Task directions:
Please rewrite the items from the very first line through the line with "fright but I’m", changing "sedan" to "car" and keeping everything else the same. Leave the pictures out.

*** Opening Dataset ***

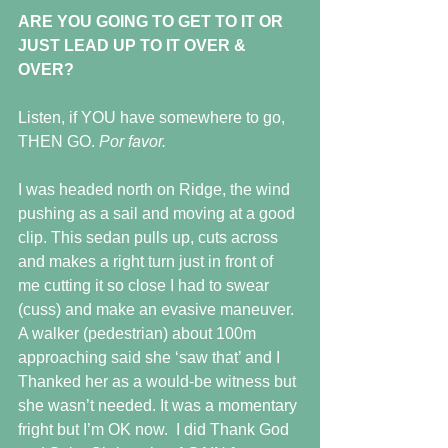
ARE YOU GOING TO GET TO IT OR 
JUST LEAD UP TO IT OVER & 
OVER?
Listen, if YOU have somewhere to go, 
THEN GO. 
Por favor.
I was headed north on Ridge, the wind 
pushing as a sail and moving at a good 
clip. This sedan pulls up, cuts across 
and makes a right turn just in front of 
me cutting it so close I had to swear 
(cuss) and make an evasive maneuver.
A walker (pedestrian) about 100m 
approaching said she ‘saw that’ and I 
Thanked her as a would-be witness but 
she wasn’t needed. It was a momentary 
fright but I’m OK now.  I did Thank God 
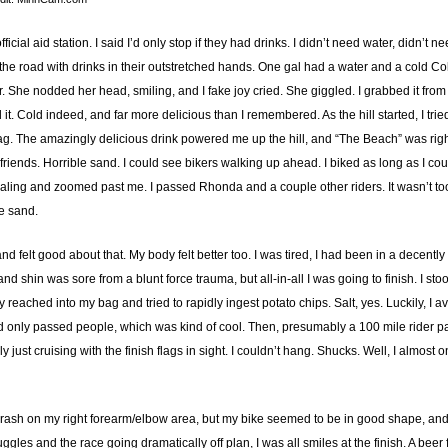
ficial aid station. I said I’d only stop if they had drinks. I didn’t need water, didn’t
he road with drinks in their outstretched hands. One gal had a water and a cold Coke. I 
r. She nodded her head, smiling, and I fake joy cried. She giggled. I grabbed it from
it. Cold indeed, and far more delicious than I remembered. As the hill started, I tr
bag. The amazingly delicious drink powered me up the hill, and “The Beach” was ri
iends. Horrible sand. I could see bikers walking up ahead. I biked as long as I coul
daling and zoomed past me. I passed Rhonda and a couple other riders. It wasn’t too 
he sand.
and felt good about that. My body felt better too. I was tired, I had been in a decent
d shin was sore from a blunt force trauma, but all-in-all I was going to finish. I stoo
ly reached into my bag and tried to rapidly ingest potato chips. Salt, yes. Luckily, 
 had only passed people, which was kind of cool. Then, presumably a 100 mile rider
st cruising with the finish flags in sight. I couldn’t hang. Shucks. Well, I almost 
 rash on my right forearm/elbow area, but my bike seemed to be in good shape, and 
gles and the race going dramatically off plan, I was all smiles at the finish. A bee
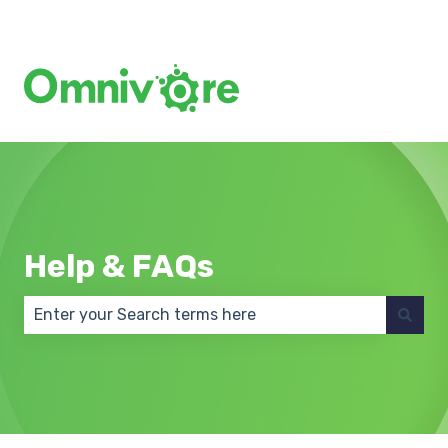
Create a Support Ticket
Help & FAQs
There are no suggestions because the search field 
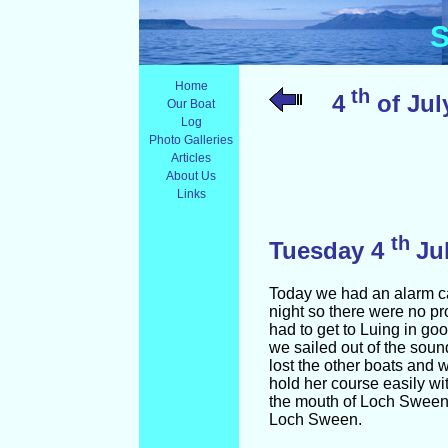
S
Home
th
4
of July
Our Boat
Log
Photo Galleries
Articles
About Us
Links
th
Tuesday 4
Ju
Today we had an alarm cal
night so there were no pr
had to get to Luing in go
we sailed out of the soun
lost the other boats and 
hold her course easily wi
the mouth of Loch Sween. 
Loch Sween.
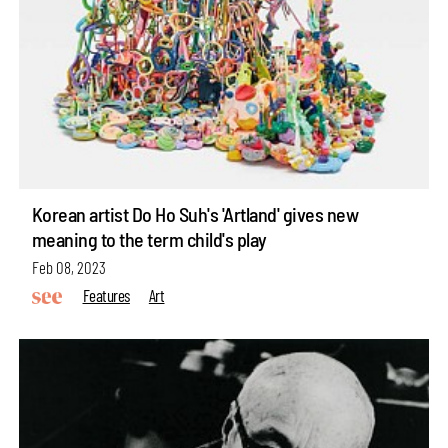
Korean artist Do Ho Suh's 'Artland' gives new
meaning to the term child's play
Feb 08, 2023
Features
Art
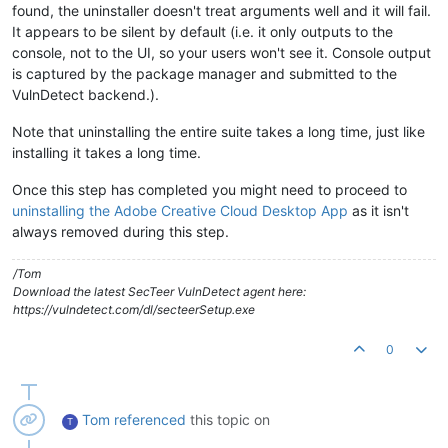
found, the uninstaller doesn't treat arguments well and it will fail.
It appears to be silent by default (i.e. it only outputs to the
console, not to the UI, so your users won't see it. Console output
is captured by the package manager and submitted to the
VulnDetect backend.).
Note that uninstalling the entire suite takes a long time, just like
installing it takes a long time.
Once this step has completed you might need to proceed to
uninstalling the Adobe Creative Cloud Desktop App
as it isn't
always removed during this step.
/Tom
Download the latest SecTeer VulnDetect agent here:
https://vulndetect.com/dl/secteerSetup.exe
0
Tom
referenced
this topic on
T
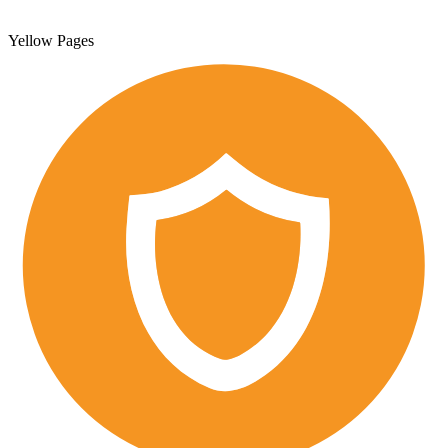
Yellow Pages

*** Closing Dataset ***

Result:
ARE YOU GOING TO GET TO IT OR 
JUST LEAD UP TO IT OVER & 
OVER?
Listen, if YOU have somewhere to go, 
THEN GO. 
Por favor.
I was headed north on Ridge, the wind 
pushing as a sail and moving at a good 
clip. This car pulls up, cuts across 
and makes a right turn just in front of 
me cutting it so close I had to swear 
(cuss) and make an evasive maneuver.
A walker (pedestrian) about 100m 
approaching said she ‘saw that’ and I 
Thanked her as a would-be witness but 
she wasn’t needed. It was a momentary 
fright but I’m OK now.  I did Thank God 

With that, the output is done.